Interesting papers from AI skeptics
I’ve been engrossed in a few recent academic pre-prints which are skeptical of AI. These are not just from a business / hype-train perspective, but digging deeper into how machine learning research is performed today, and what is being accomplished.
The computations required for deep learning research have been doubling every few months, resulting in an estimated…

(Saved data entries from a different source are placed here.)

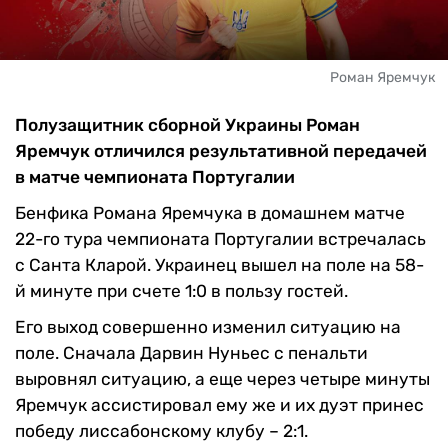
Роман Яремчук
Полузащитник сборной Украины Роман
Яремчук отличился результативной передачей
в матче чемпионата Португалии
Бенфика Романа Яремчука в домашнем матче
22-го тура чемпионата Португалии встречалась
с Санта Кларой. Украинец вышел на поле на 58-
й минуте при счете 1:0 в пользу гостей.
Его выход совершенно изменил ситуацию на
поле. Сначала Дарвин Нуньес с пенальти
выровнял ситуацию, а еще через четыре минуты
Яремчук ассистировал ему же и их дуэт принес
победу лиссабонскому клубу – 2:1.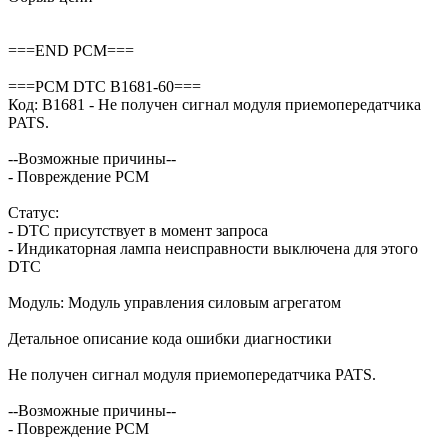
===END PCM===
===PCM DTC B1681-60===
Код: B1681 - Не получен сигнал модуля приемопередатчика
PATS.
--Возможные причины--
- Повреждение PCM
Статус:
- DTC присутствует в момент запроса
- Индикаторная лампа неисправности выключена для этого
DTC
Модуль: Модуль управления силовым агрегатом
Детальное описание кода ошибки диагностики
Не получен сигнал модуля приемопередатчика PATS.
--Возможные причины--
- Повреждение PCM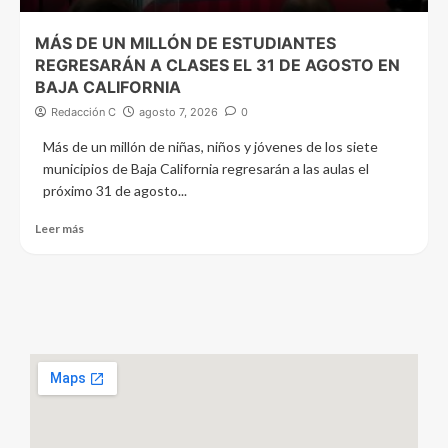
MÁS DE UN MILLÓN DE ESTUDIANTES
REGRESARÁN A CLASES EL 31 DE AGOSTO EN
BAJA CALIFORNIA
Redacción C
agosto 7, 2026
0
Más de un millón de niñas, niños y jóvenes de los siete
municipios de Baja California regresarán a las aulas el
próximo 31 de agosto...
Leer más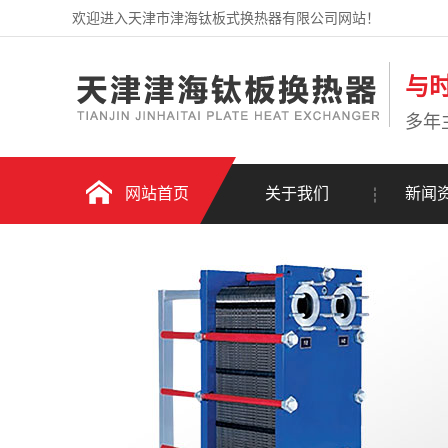
欢迎进入天津市津海钛板式换热器有限公司网站！
与
多年
网站首页
关于我们
新闻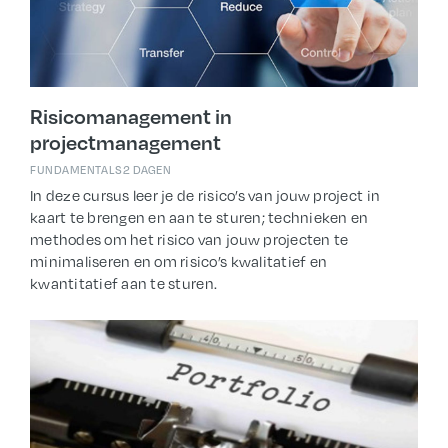
Risicomanagement in
projectmanagement
FUNDAMENTALS
2 DAGEN
In deze cursus leer je de risico’s van jouw project in
kaart te brengen en aan te sturen; technieken en
methodes om het risico van jouw projecten te
minimaliseren en om risico’s kwalitatief en
kwantitatief aan te sturen.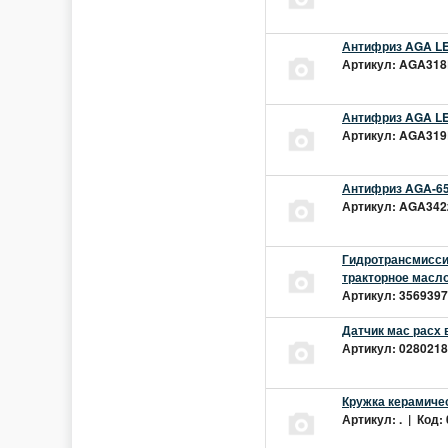
Антифриз AGA LEC
Артикул: AGA318L
Антифриз AGA LEC
Артикул: AGA319L
Антифриз AGA-65
Артикул: AGA342z
Гидротрансмиссио
тракторное масло
Артикул: 3569397 
Датчик мас расх 
Артикул: 02802181
Кружка керамиче
Артикул: . | Код:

A team at the Allen Institute for Artificial Intelligence wrote about ‘Green AI’ as an alternative to computation-heavy, energy-consuming ‘Red AI’. There’s a section on quantifying environmental impact (hence, Green AI), but the article also takes a critical look at a community focused on leaderboards. Chasing a leaderboard position means MegaCorps are piling on data and CPU time, with obvious returns, but these results are inaccessible to average developers, and come at the expense of novel research.
Neural networks winning by overfitting
The leaderboard and metrics problem appears again in these two articles on recommendation systems, and natural language processing (NLP).
Are We Really Making Much Progress? A Worrying Analysis of Recent Neural Recommendation Approaches
Deep learning techniques have become the method of choice for researchers working on algorithmic aspects of recommender…
Discourse-Based Evaluation of Language Understanding
We introduce DiscEval, a compilation of 11 evaluation datasets with a focus on discourse, that can be used for…
The first article points out that several research papers have no code to repeat their results (good reason to look at paperswithcode.com — subscribe to their newsletter!) and this culture makes it difficult to tell if half of papers have advances in machine learning at all.
The second article dissects an emerging trend in natural language processing: moving away from word vectors / word embeddings, to much larger pre-trained models which look at word pairings in multiple directions (I’m not 100% on how this works, but there are a variety of new models from Allen AI, Facebook, Google, etc. using this technique). According to the paper, the latest progress of these models is dependent on data where they’ve trained, and is not significantly better at understanding typical language examples.
Neural networks losing to statistics techniques
This brief comment on Hacker News is a few months old now, but I think of it often. It’s a warning to people like me who try running their data through AutoML platforms. AutoML was bested by feature engineers (but given the same inputs, AutoML did outperform XGBoost).
Erkut Aykutlug and Mark Peng used XGBoost with creative feature engineering whereas AutoML uses both neural network and gradient boosting tree (TFBT) with automatic feature engineering and hyperparameter tuning.
An End-to-End AutoML Solution for Tabular Data at KaggleDays | Hacker News
An End-to-End AutoML Solution for Tabular Data at KaggleDays
| Hacker News An End-to-End AutoML Solution for Tabular Data at KaggleDaysnews.ycombinator.com
Natural Adversarial Examples
(in other words: real-world AI fuck-ups)
Natural Adversarial Examples
We introduce natural adversarial examples -- real-world, unmodified, and naturally occurring examples that cause…
The authors do a great job explaining how they sourced and filtered through many images to create a new sample which defeats all of the best ImageNet classifiers. Examples which seem obvious to the human eye are missed by the neural network, due to unusual backgrounds, lighting, partially obscured features, or image blurs.
- It’s a lucky miracle that AIs can drive cars. I sometimes wonder: how can robots drive but not make pancakes yet? It turns out that cars don’t need to be so picky — they make 3D models of their surroundings and don’t bump into those things. They benefit from wide roadways where everyone has learned since childhood not to get in the way. In a catastrophic situation, if the AI stops the car safely, it did good.
A fully autonomous car would have more problems to solve (reading signs, following directions of a flagger, etc.) but these jobs are made easier by repeatedly viewing the same intersections, or giving the wheel back to a human driver.
- Leaderboards are an interesting driver in showing us when AI advances a lot, but appear in all of these papers as a negative force. I wonder, is it possible for a leaderboard to be a moving target? Ideas:
- organizers gradually add adversarial examples and new classes
- an additional ‘none of the above’ class
- As someone working on AI/ML as a side project, I don’t know what to do on projects where a MegaCorp already has a team of people doing the work. A good example is map tracing for OpenStreetMap — it would be awesome for me to work on such a project, but there are actual research teams at Facebook making progress on this already. It’s a solid positive for the mapping world — similar to how I felt when data imports, drones, and cars started mapping — but whatever experiments that I tried in this space would be outpaced and out-computed fairly easily.
I appreciated an interesting and encouraging thread on this subject back in January:
4. I really want to bake Explainable AI libraries into all of my projects going forward. I find myself making excuses for their actions anyway, and all of the adversarial examples prove that we don’t understand what neural networks are seeing.